• _STATED GOAL_
Copy every line of the material below word for word.

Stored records
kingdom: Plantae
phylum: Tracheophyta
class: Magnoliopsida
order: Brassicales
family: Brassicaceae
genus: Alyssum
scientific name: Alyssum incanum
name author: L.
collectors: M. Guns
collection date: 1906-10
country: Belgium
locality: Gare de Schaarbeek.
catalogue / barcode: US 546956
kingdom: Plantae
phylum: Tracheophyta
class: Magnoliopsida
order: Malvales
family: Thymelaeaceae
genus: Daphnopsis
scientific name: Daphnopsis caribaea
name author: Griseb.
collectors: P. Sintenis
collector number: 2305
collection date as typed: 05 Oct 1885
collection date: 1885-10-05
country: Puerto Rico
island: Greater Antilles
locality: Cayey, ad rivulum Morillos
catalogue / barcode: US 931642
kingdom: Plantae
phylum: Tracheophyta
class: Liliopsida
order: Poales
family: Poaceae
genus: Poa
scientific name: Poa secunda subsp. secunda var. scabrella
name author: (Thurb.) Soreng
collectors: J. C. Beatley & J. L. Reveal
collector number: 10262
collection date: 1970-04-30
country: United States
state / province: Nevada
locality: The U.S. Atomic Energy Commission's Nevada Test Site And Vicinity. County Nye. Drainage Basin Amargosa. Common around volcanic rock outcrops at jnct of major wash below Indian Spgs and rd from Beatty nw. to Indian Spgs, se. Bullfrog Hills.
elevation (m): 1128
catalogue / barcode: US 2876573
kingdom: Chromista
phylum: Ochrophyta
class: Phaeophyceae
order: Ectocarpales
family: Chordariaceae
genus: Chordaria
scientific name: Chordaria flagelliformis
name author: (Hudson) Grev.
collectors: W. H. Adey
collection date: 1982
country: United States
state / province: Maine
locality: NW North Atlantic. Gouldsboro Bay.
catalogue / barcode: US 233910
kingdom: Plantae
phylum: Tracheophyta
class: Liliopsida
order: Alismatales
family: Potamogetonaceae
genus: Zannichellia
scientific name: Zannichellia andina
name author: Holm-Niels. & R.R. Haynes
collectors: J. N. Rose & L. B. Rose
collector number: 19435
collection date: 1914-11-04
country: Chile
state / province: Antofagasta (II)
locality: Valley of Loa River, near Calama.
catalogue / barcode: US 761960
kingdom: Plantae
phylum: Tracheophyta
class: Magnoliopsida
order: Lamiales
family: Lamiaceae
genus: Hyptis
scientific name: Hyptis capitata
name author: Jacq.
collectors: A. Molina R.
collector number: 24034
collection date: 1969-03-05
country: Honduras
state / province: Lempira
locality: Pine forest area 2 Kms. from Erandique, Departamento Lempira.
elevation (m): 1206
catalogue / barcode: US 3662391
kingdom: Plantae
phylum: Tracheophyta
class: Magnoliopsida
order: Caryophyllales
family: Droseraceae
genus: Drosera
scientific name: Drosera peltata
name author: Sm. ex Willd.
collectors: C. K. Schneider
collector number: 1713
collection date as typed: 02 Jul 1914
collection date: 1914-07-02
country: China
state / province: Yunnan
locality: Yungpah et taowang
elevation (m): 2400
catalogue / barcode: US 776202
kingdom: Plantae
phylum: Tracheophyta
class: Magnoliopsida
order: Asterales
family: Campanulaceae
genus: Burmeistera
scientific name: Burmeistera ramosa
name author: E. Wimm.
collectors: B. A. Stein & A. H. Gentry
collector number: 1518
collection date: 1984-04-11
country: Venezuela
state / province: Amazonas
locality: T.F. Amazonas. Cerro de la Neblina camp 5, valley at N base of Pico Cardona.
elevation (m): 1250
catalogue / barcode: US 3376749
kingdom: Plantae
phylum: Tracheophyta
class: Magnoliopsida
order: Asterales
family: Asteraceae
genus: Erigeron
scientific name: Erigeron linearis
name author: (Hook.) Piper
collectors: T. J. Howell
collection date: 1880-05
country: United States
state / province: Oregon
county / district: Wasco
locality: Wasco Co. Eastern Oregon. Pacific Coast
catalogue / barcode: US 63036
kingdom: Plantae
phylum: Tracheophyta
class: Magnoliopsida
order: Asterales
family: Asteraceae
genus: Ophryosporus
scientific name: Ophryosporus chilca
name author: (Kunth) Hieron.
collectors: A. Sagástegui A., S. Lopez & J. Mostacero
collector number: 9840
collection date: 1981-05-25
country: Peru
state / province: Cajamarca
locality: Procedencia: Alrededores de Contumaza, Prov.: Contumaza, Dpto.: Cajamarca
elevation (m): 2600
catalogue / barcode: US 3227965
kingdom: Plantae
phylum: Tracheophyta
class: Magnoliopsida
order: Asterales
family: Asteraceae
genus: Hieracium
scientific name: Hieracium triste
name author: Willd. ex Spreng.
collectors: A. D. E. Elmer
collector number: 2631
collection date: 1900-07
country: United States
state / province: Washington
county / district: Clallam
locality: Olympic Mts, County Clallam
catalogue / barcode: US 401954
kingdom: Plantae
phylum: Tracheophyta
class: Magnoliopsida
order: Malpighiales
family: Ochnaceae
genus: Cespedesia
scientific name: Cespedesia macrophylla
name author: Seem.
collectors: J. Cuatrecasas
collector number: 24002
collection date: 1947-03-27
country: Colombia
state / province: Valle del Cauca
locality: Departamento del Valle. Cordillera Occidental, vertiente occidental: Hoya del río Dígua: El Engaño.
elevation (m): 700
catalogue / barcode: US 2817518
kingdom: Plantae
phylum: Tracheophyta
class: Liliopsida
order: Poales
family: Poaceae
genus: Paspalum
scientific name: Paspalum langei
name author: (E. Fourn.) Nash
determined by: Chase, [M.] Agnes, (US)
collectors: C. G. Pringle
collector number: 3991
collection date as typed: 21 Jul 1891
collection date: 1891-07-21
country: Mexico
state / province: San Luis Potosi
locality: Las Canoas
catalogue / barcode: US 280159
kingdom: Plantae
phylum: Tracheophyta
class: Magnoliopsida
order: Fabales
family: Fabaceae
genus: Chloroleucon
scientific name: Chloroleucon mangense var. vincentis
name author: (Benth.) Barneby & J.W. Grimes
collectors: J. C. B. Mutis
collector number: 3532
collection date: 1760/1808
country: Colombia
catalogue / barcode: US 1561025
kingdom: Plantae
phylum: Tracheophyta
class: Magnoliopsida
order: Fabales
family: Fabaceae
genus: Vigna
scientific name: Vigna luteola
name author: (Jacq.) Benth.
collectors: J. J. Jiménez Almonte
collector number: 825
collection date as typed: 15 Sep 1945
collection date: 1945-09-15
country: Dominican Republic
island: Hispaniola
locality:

• _SOLUTION FOR THIS TASK_
kingdom: Plantae
phylum: Tracheophyta
class: Magnoliopsida
order: Brassicales
family: Brassicaceae
genus: Alyssum
scientific name: Alyssum incanum
name author: L.
collectors: M. Guns
collection date: 1906-10
country: Belgium
locality: Gare de Schaarbeek.
catalogue / barcode: US 546956
kingdom: Plantae
phylum: Tracheophyta
class: Magnoliopsida
order: Malvales
family: Thymelaeaceae
genus: Daphnopsis
scientific name: Daphnopsis caribaea
name author: Griseb.
collectors: P. Sintenis
collector number: 2305
collection date as typed: 05 Oct 1885
collection date: 1885-10-05
country: Puerto Rico
island: Greater Antilles
locality: Cayey, ad rivulum Morillos
catalogue / barcode: US 931642
kingdom: Plantae
phylum: Tracheophyta
class: Liliopsida
order: Poales
family: Poaceae
genus: Poa
scientific name: Poa secunda subsp. secunda var. scabrella
name author: (Thurb.) Soreng
collectors: J. C. Beatley & J. L. Reveal
collector number: 10262
collection date: 1970-04-30
country: United States
state / province: Nevada
locality: The U.S. Atomic Energy Commission's Nevada Test Site And Vicinity. County Nye. Drainage Basin Amargosa. Common around volcanic rock outcrops at jnct of major wash below Indian Spgs and rd from Beatty nw. to Indian Spgs, se. Bullfrog Hills.
elevation (m): 1128
catalogue / barcode: US 2876573
kingdom: Chromista
phylum: Ochrophyta
class: Phaeophyceae
order: Ectocarpales
family: Chordariaceae
genus: Chordaria
scientific name: Chordaria flagelliformis
name author: (Hudson) Grev.
collectors: W. H. Adey
collection date: 1982
country: United States
state / province: Maine
locality: NW North Atlantic. Gouldsboro Bay.
catalogue / barcode: US 233910
kingdom: Plantae
phylum: Tracheophyta
class: Liliopsida
order: Alismatales
family: Potamogetonaceae
genus: Zannichellia
scientific name: Zannichellia andina
name author: Holm-Niels. & R.R. Haynes
collectors: J. N. Rose & L. B. Rose
collector number: 19435
collection date: 1914-11-04
country: Chile
state / province: Antofagasta (II)
locality: Valley of Loa River, near Calama.
catalogue / barcode: US 761960
kingdom: Plantae
phylum: Tracheophyta
class: Magnoliopsida
order: Lamiales
family: Lamiaceae
genus: Hyptis
scientific name: Hyptis capitata
name author: Jacq.
collectors: A. Molina R.
collector number: 24034
collection date: 1969-03-05
country: Honduras
state / province: Lempira
locality: Pine forest area 2 Kms. from Erandique, Departamento Lempira.
elevation (m): 1206
catalogue / barcode: US 3662391
kingdom: Plantae
phylum: Tracheophyta
class: Magnoliopsida
order: Caryophyllales
family: Droseraceae
genus: Drosera
scientific name: Drosera peltata
name author: Sm. ex Willd.
collectors: C. K. Schneider
collector number: 1713
collection date as typed: 02 Jul 1914
collection date: 1914-07-02
country: China
state / province: Yunnan
locality: Yungpah et taowang
elevation (m): 2400
catalogue / barcode: US 776202
kingdom: Plantae
phylum: Tracheophyta
class: Magnoliopsida
order: Asterales
family: Campanulaceae
genus: Burmeistera
scientific name: Burmeistera ramosa
name author: E. Wimm.
collectors: B. A. Stein & A. H. Gentry
collector number: 1518
collection date: 1984-04-11
country: Venezuela
state / province: Amazonas
locality: T.F. Amazonas. Cerro de la Neblina camp 5, valley at N base of Pico Cardona.
elevation (m): 1250
catalogue / barcode: US 3376749
kingdom: Plantae
phylum: Tracheophyta
class: Magnoliopsida
order: Asterales
family: Asteraceae
genus: Erigeron
scientific name: Erigeron linearis
name author: (Hook.) Piper
collectors: T. J. Howell
collection date: 1880-05
country: United States
state / province: Oregon
county / district: Wasco
locality: Wasco Co. Eastern Oregon. Pacific Coast
catalogue / barcode: US 63036
kingdom: Plantae
phylum: Tracheophyta
class: Magnoliopsida
order: Asterales
family: Asteraceae
genus: Ophryosporus
scientific name: Ophryosporus chilca
name author: (Kunth) Hieron.
collectors: A. Sagástegui A., S. Lopez & J. Mostacero
collector number: 9840
collection date: 1981-05-25
country: Peru
state / province: Cajamarca
locality: Procedencia: Alrededores de Contumaza, Prov.: Contumaza, Dpto.: Cajamarca
elevation (m): 2600
catalogue / barcode: US 3227965
kingdom: Plantae
phylum: Tracheophyta
class: Magnoliopsida
order: Asterales
family: Asteraceae
genus: Hieracium
scientific name: Hieracium triste
name author: Willd. ex Spreng.
collectors: A. D. E. Elmer
collector number: 2631
collection date: 1900-07
country: United States
state / province: Washington
county / district: Clallam
locality: Olympic Mts, County Clallam
catalogue / barcode: US 401954
kingdom: Plantae
phylum: Tracheophyta
class: Magnoliopsida
order: Malpighiales
family: Ochnaceae
genus: Cespedesia
scientific name: Cespedesia macrophylla
name author: Seem.
collectors: J. Cuatrecasas
collector number: 24002
collection date: 1947-03-27
country: Colombia
state / province: Valle del Cauca
locality: Departamento del Valle. Cordillera Occidental, vertiente occidental: Hoya del río Dígua: El Engaño.
elevation (m): 700
catalogue / barcode: US 2817518
kingdom: Plantae
phylum: Tracheophyta
class: Liliopsida
order: Poales
family: Poaceae
genus: Paspalum
scientific name: Paspalum langei
name author: (E. Fourn.) Nash
determined by: Chase, [M.] Agnes, (US)
collectors: C. G. Pringle
collector number: 3991
collection date as typed: 21 Jul 1891
collection date: 1891-07-21
country: Mexico
state / province: San Luis Potosi
locality: Las Canoas
catalogue / barcode: US 280159
kingdom: Plantae
phylum: Tracheophyta
class: Magnoliopsida
order: Fabales
family: Fabaceae
genus: Chloroleucon
scientific name: Chloroleucon mangense var. vincentis
name author: (Benth.) Barneby & J.W. Grimes
collectors: J. C. B. Mutis
collector number: 3532
collection date: 1760/1808
country: Colombia
catalogue / barcode: US 1561025
kingdom: Plantae
phylum: Tracheophyta
class: Magnoliopsida
order: Fabales
family: Fabaceae
genus: Vigna
scientific name: Vigna luteola
name author: (Jacq.) Benth.
collectors: J. J. Jiménez Almonte
collector number: 825
collection date as typed: 15 Sep 1945
collection date: 1945-09-15
country: Dominican Republic
island: Hispaniola
locality:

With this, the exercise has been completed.